▸ **Task data**
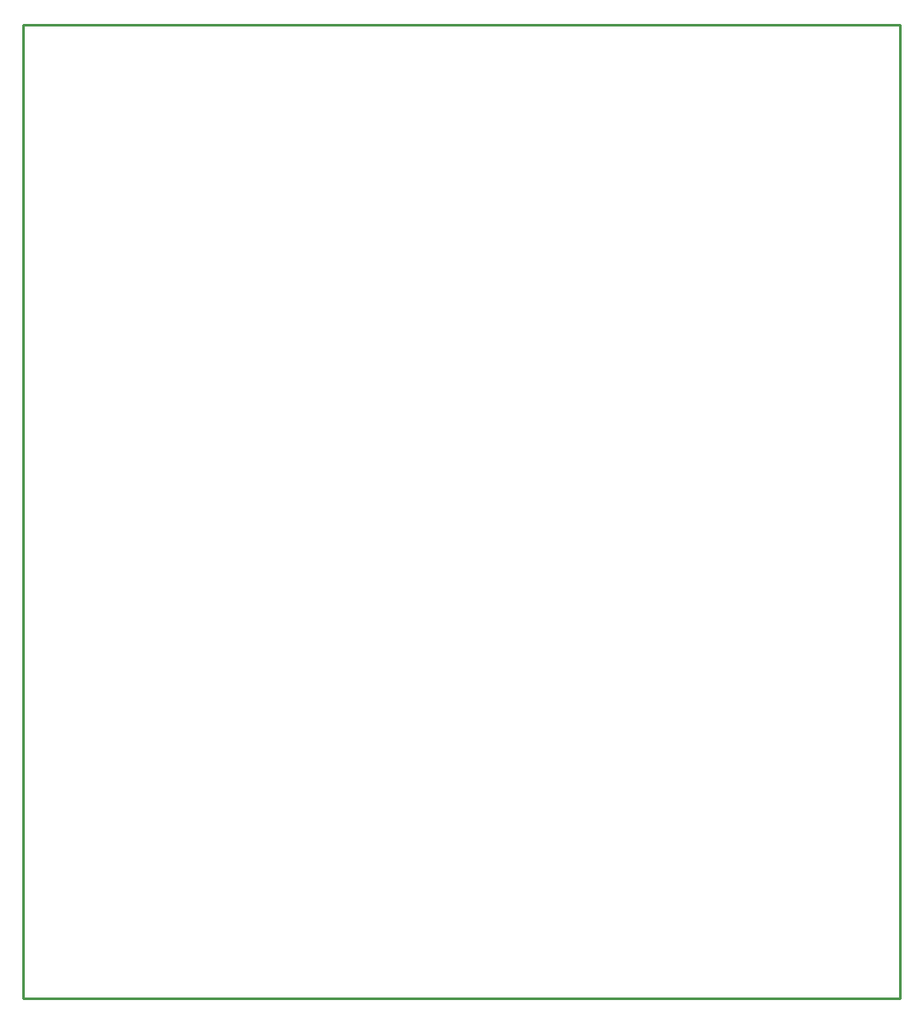
<source format=gko>
G04*
G04 #@! TF.GenerationSoftware,Altium Limited,Altium Designer,24.10.1 (45)*
G04*
G04 Layer_Color=16711935*
%FSTAX25Y25*%
%MOIN*%
G70*
G04*
G04 #@! TF.SameCoordinates,1923906C-CB37-41EA-8CB1-2C45B085819D*
G04*
G04*
G04 #@! TF.FilePolarity,Positive*
G04*
G01*
G75*
%ADD14C,0.01000*%
D14*
Y03795D01*
X0342D01*
Y0D02*
Y03795D01*
X0Y0D02*
X0342D01*
M02*

</source>
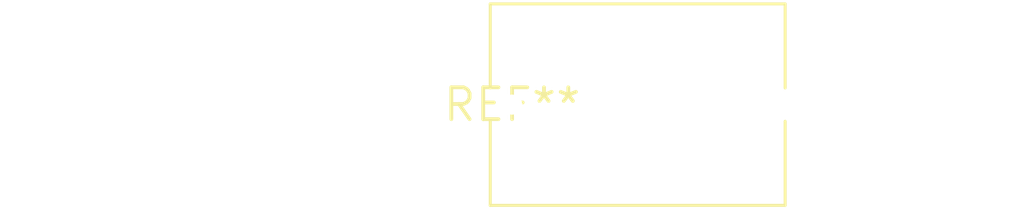
<source format=kicad_pcb>
(kicad_pcb (version 20240108) (generator pcbnew)

  (general
    (thickness 1.6)
  )

  (paper "A4")
  (layers
    (0 "F.Cu" signal)
    (31 "B.Cu" signal)
    (32 "B.Adhes" user "B.Adhesive")
    (33 "F.Adhes" user "F.Adhesive")
    (34 "B.Paste" user)
    (35 "F.Paste" user)
    (36 "B.SilkS" user "B.Silkscreen")
    (37 "F.SilkS" user "F.Silkscreen")
    (38 "B.Mask" user)
    (39 "F.Mask" user)
    (40 "Dwgs.User" user "User.Drawings")
    (41 "Cmts.User" user "User.Comments")
    (42 "Eco1.User" user "User.Eco1")
    (43 "Eco2.User" user "User.Eco2")
    (44 "Edge.Cuts" user)
    (45 "Margin" user)
    (46 "B.CrtYd" user "B.Courtyard")
    (47 "F.CrtYd" user "F.Courtyard")
    (48 "B.Fab" user)
    (49 "F.Fab" user)
    (50 "User.1" user)
    (51 "User.2" user)
    (52 "User.3" user)
    (53 "User.4" user)
    (54 "User.5" user)
    (55 "User.6" user)
    (56 "User.7" user)
    (57 "User.8" user)
    (58 "User.9" user)
  )

  (setup
    (pad_to_mask_clearance 0)
    (pcbplotparams
      (layerselection 0x00010fc_ffffffff)
      (plot_on_all_layers_selection 0x0000000_00000000)
      (disableapertmacros false)
      (usegerberextensions false)
      (usegerberattributes false)
      (usegerberadvancedattributes false)
      (creategerberjobfile false)
      (dashed_line_dash_ratio 12.000000)
      (dashed_line_gap_ratio 3.000000)
      (svgprecision 4)
      (plotframeref false)
      (viasonmask false)
      (mode 1)
      (useauxorigin false)
      (hpglpennumber 1)
      (hpglpenspeed 20)
      (hpglpendiameter 15.000000)
      (dxfpolygonmode false)
      (dxfimperialunits false)
      (dxfusepcbnewfont false)
      (psnegative false)
      (psa4output false)
      (plotreference false)
      (plotvalue false)
      (plotinvisibletext false)
      (sketchpadsonfab false)
      (subtractmaskfromsilk false)
      (outputformat 1)
      (mirror false)
      (drillshape 1)
      (scaleselection 1)
      (outputdirectory "")
    )
  )

  (net 0 "")

  (footprint "C_Rect_L11.5mm_W7.8mm_P10.00mm_MKT" (layer "F.Cu") (at 0 0))

)

</source>
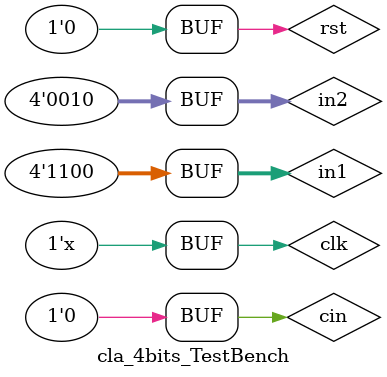
<source format=v>
`timescale 1ns / 1ps


module cla_4bits_TestBench;

	// Inputs
	reg clk;
	reg rst;
	reg [3:0] in1;
	reg [3:0] in2;
	reg cin;

	// Outputs
	wire [3:0] sum;
	wire cout;

	// Instantiate the Unit Under Test (UUT)
	wrapper uut (
		.clk(clk), 
		.rst(rst), 
		.in1(in1), 
		.in2(in2), 
		.cin(cin), 
		.sum(sum), 
		.cout(cout)
	);
	
	initial begin
		// Initialize Inputs
		in1 <= 0;
		in2 <= 0;
		cin <= 0;
		rst <= 1'd1;
		clk <= 0;

		// Wait 100 ns for global reset to finish
		#100; rst <= 0;
	end
	
	always #10 clk=~clk;
	
	initial begin
	
        
		// Add stimulus here
		$monitor ("input1 = %d, input2 = %d, carry_in = %d, sum = %d, carry_out = %d", in1, in2, cin, sum, cout);

		

		
		in1 = 4'd7; in2 = 4'd1; cin = 0;
		#100;
		
		in1 = 4'd3; in2 = 4'd6; cin = 1;
		#100;
		
	   in1 = 4'd3; in2 = 4'd10; cin = 0;
		#100;
		
		in1 = 4'd12; in2 = 4'd2; cin = 0;
		#100;
		
	end
      
endmodule


</source>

▸ **Task directions**
From the first record to the last, restate everything exactly but omit the pictures.

▸ **Completed exercise**
<source format=gko>
G04*
G04 #@! TF.GenerationSoftware,Altium Limited,Altium Designer,24.10.1 (45)*
G04*
G04 Layer_Color=16711935*
%FSTAX25Y25*%
%MOIN*%
G70*
G04*
G04 #@! TF.SameCoordinates,1923906C-CB37-41EA-8CB1-2C45B085819D*
G04*
G04*
G04 #@! TF.FilePolarity,Positive*
G04*
G01*
G75*
%ADD14C,0.01000*%
D14*
Y03795D01*
X0342D01*
Y0D02*
Y03795D01*
X0Y0D02*
X0342D01*
M02*

</source>
<source format=kicad_pcb>
(kicad_pcb (version 20240108) (generator pcbnew)

  (general
    (thickness 1.6)
  )

  (paper "A4")
  (layers
    (0 "F.Cu" signal)
    (31 "B.Cu" signal)
    (32 "B.Adhes" user "B.Adhesive")
    (33 "F.Adhes" user "F.Adhesive")
    (34 "B.Paste" user)
    (35 "F.Paste" user)
    (36 "B.SilkS" user "B.Silkscreen")
    (37 "F.SilkS" user "F.Silkscreen")
    (38 "B.Mask" user)
    (39 "F.Mask" user)
    (40 "Dwgs.User" user "User.Drawings")
    (41 "Cmts.User" user "User.Comments")
    (42 "Eco1.User" user "User.Eco1")
    (43 "Eco2.User" user "User.Eco2")
    (44 "Edge.Cuts" user)
    (45 "Margin" user)
    (46 "B.CrtYd" user "B.Courtyard")
    (47 "F.CrtYd" user "F.Courtyard")
    (48 "B.Fab" user)
    (49 "F.Fab" user)
    (50 "User.1" user)
    (51 "User.2" user)
    (52 "User.3" user)
    (53 "User.4" user)
    (54 "User.5" user)
    (55 "User.6" user)
    (56 "User.7" user)
    (57 "User.8" user)
    (58 "User.9" user)
  )

  (setup
    (pad_to_mask_clearance 0)
    (pcbplotparams
      (layerselection 0x00010fc_ffffffff)
      (plot_on_all_layers_selection 0x0000000_00000000)
      (disableapertmacros false)
      (usegerberextensions false)
      (usegerberattributes false)
      (usegerberadvancedattributes false)
      (creategerberjobfile false)
      (dashed_line_dash_ratio 12.000000)
      (dashed_line_gap_ratio 3.000000)
      (svgprecision 4)
      (plotframeref false)
      (viasonmask false)
      (mode 1)
      (useauxorigin false)
      (hpglpennumber 1)
      (hpglpenspeed 20)
      (hpglpendiameter 15.000000)
      (dxfpolygonmode false)
      (dxfimperialunits false)
      (dxfusepcbnewfont false)
      (psnegative false)
      (psa4output false)
      (plotreference false)
      (plotvalue false)
      (plotinvisibletext false)
      (sketchpadsonfab false)
      (subtractmaskfromsilk false)
      (outputformat 1)
      (mirror false)
      (drillshape 1)
      (scaleselection 1)
      (outputdirectory "")
    )
  )

  (net 0 "")

  (footprint "C_Rect_L11.5mm_W7.8mm_P10.00mm_MKT" (layer "F.Cu") (at 0 0))

)

</source>
<source format=v>
`timescale 1ns / 1ps


module cla_4bits_TestBench;

	// Inputs
	reg clk;
	reg rst;
	reg [3:0] in1;
	reg [3:0] in2;
	reg cin;

	// Outputs
	wire [3:0] sum;
	wire cout;

	// Instantiate the Unit Under Test (UUT)
	wrapper uut (
		.clk(clk), 
		.rst(rst), 
		.in1(in1), 
		.in2(in2), 
		.cin(cin), 
		.sum(sum), 
		.cout(cout)
	);
	
	initial begin
		// Initialize Inputs
		in1 <= 0;
		in2 <= 0;
		cin <= 0;
		rst <= 1'd1;
		clk <= 0;

		// Wait 100 ns for global reset to finish
		#100; rst <= 0;
	end
	
	always #10 clk=~clk;
	
	initial begin
	
        
		// Add stimulus here
		$monitor ("input1 = %d, input2 = %d, carry_in = %d, sum = %d, carry_out = %d", in1, in2, cin, sum, cout);

		

		
		in1 = 4'd7; in2 = 4'd1; cin = 0;
		#100;
		
		in1 = 4'd3; in2 = 4'd6; cin = 1;
		#100;
		
	   in1 = 4'd3; in2 = 4'd10; cin = 0;
		#100;
		
		in1 = 4'd12; in2 = 4'd2; cin = 0;
		#100;
		
	end
      
endmodule


</source>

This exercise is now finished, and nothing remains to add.